School District Fined $7,500 after Pastor Prays at Event

Amanda Casanova | ChristianHeadlines.com Contributor | Updated: Jul 22, 2015

School District Fined $7,500 after Pastor Prays at Event

A Mississippi public school district has been fined $7,500 after a minister prayed during a district-wide honors assembly.

The U.S. Federal District Court said the Rankin County School District violated a 2013 court settlement that ordered the district to stop “proselytizing Christianity.”

Under the order, the Rankin County School District must now pay a student plaintiff $2,500 for the prayer and another $5,000 because the school district allowed Gideons International to pass out Bibles to fifth graders in October 2014.

The assembly was held in May 2014 at Brandon High School and opened with a prayer by Rev. Rob Gill. The assembly was not mandatory to attend, but honored all of the district’s students who earned higher than a 22 on their ACT tests.

But the conflict started in 2013, when the same student took the school district to court because he was forced to attend assemblies that promoted Christianity.
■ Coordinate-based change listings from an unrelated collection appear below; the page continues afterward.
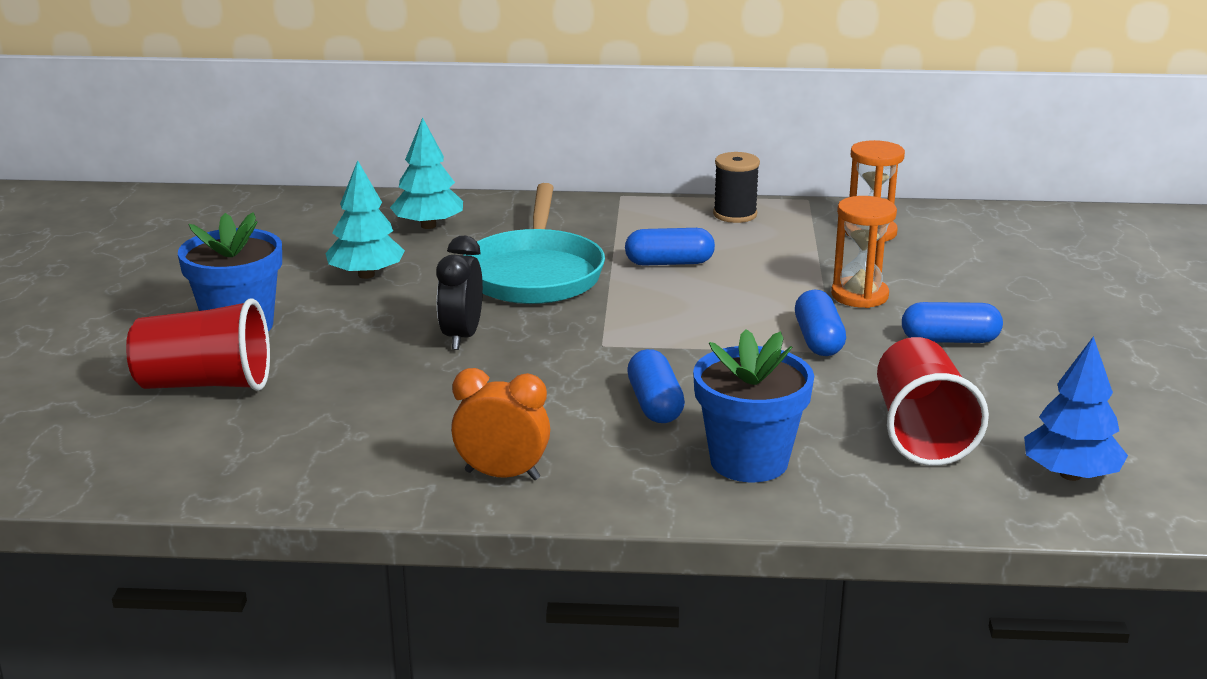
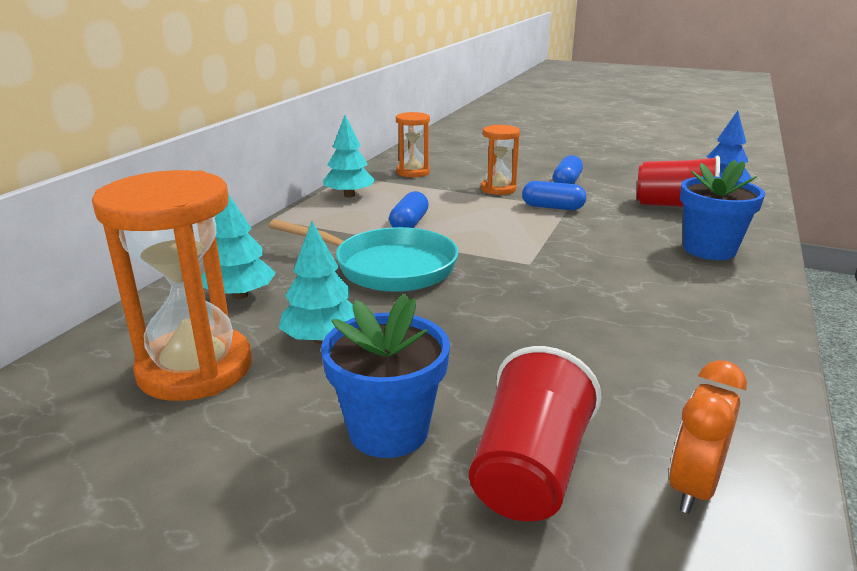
camera: 70 degrees left, 0 degrees up
black clock [436,236,483,350] -> none
orange clock [451,368,550,480] -> orange clock moved to [669,360,747,514]
blue capsule [627,349,685,423] -> none
black spool [713,152,760,223] -> turquoise tree [323,115,375,197]
none -> orange hourglass [92,170,252,401]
The school district settled with the student and paid his legal fees, The Christian Post reports.

The judge ordered the district to stop “proselytizing Christianity.”

"The district's breach did not take very long and it occurred in a very bold way," Reeves wrote in his judgement. "Its conduct displays that the district did not make any effort to adhere to the agreed judgment.

"It deliberately went out of its way to entangle Christian indoctrination in the education process," the judge said. "From the accounts detailed in the record, it appears that incorporating religious script and prayers with school activities has been a long-standing tradition of the district."